• Excerpt to read:
****************************************

ATLANTA — Ted Turner’s office above the bison restaurant here that bears his name is stuffed with trophies, both earned and acquired. The America’s Cup he won in 1977 sits on a pedestal in the conference room. The Oscar for “Gone With the Wind,” which he picked up when he bought the MGM film library, is on the coffee table.

Turner just rounded the corner on 77. The billionaire they used to call the Mouth of the South is a much quieter version of himself these days, thinking less about the 24-hour news cycle he invented and more about his 1.9 million acres of ranch land and what he did to nudge bison — of which he owns more than anyone else on the planet — onto the American plate.

“I used to satisfy people’s hunger for knowledge; now, I satisfy their hunger for food,” he said as he headed downstairs with a reporter and a small entourage to work through several cuts of bison at Ted’s Montana Grill. Although he said he eats plenty of bison, he opted for tortilla chicken soup and a small salad.

Turner, a deep lover of nature since childhood, bought his first few bison in the 1970s but didn’t touch a bite for a decade. “They were like my pets,” he said. “I wouldn’t want to eat my dog, either.”

At the time, there were maybe 30,000 American bison left in the world. (Buffalo is more of a nickname that came from early French explorers who called the animals “les boeufs.”)

When Turner started on his quest to bring bison back, the meat showed up mostly as supper on private ranches or as a gimmick in game-centric restaurants that did not care if they were selling rattlesnake or yak.

By the 1990s, his interest had driven prices up, and dozens of other ranchers had joined him. Then a mix of market conditions and bad weather contributed to a crash. Bison meat began piling up in freezers, and ranchers went bankrupt.

****************************************

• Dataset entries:

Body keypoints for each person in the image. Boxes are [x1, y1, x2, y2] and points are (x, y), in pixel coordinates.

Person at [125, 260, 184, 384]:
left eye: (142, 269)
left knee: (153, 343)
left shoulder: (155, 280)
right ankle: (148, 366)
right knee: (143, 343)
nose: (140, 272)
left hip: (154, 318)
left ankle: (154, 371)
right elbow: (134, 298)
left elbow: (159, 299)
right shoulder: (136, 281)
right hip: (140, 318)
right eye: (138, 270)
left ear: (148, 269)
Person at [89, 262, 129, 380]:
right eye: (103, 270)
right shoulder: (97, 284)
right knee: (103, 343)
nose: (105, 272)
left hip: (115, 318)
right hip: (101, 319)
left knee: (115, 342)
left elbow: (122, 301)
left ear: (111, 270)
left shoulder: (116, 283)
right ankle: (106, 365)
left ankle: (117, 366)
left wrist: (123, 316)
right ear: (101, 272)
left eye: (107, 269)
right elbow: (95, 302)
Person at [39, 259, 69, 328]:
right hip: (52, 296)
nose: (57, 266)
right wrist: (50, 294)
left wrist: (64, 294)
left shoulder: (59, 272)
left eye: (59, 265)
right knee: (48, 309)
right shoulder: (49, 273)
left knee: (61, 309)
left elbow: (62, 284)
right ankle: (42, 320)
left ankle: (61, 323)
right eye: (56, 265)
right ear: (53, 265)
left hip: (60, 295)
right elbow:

****************************************

• Work instructions:
Can you quote the Ted Turner article word for word, starting at "Turner just rounded" and ending at "a small salad."?

• Response to this task:
Turner just rounded the corner on 77. The billionaire they used to call the Mouth of the South is a much quieter version of himself these days, thinking less about the 24-hour news cycle he invented and more about his 1.9 million acres of ranch land and what he did to nudge bison — of which he owns more than anyone else on the planet — onto the American plate.

“I used to satisfy people’s hunger for knowledge; now, I satisfy their hunger for food,” he said as he headed downstairs with a reporter and a small entourage to work through several cuts of bison at Ted’s Montana Grill. Although he said he eats plenty of bison, he opted for tortilla chicken soup and a small salad.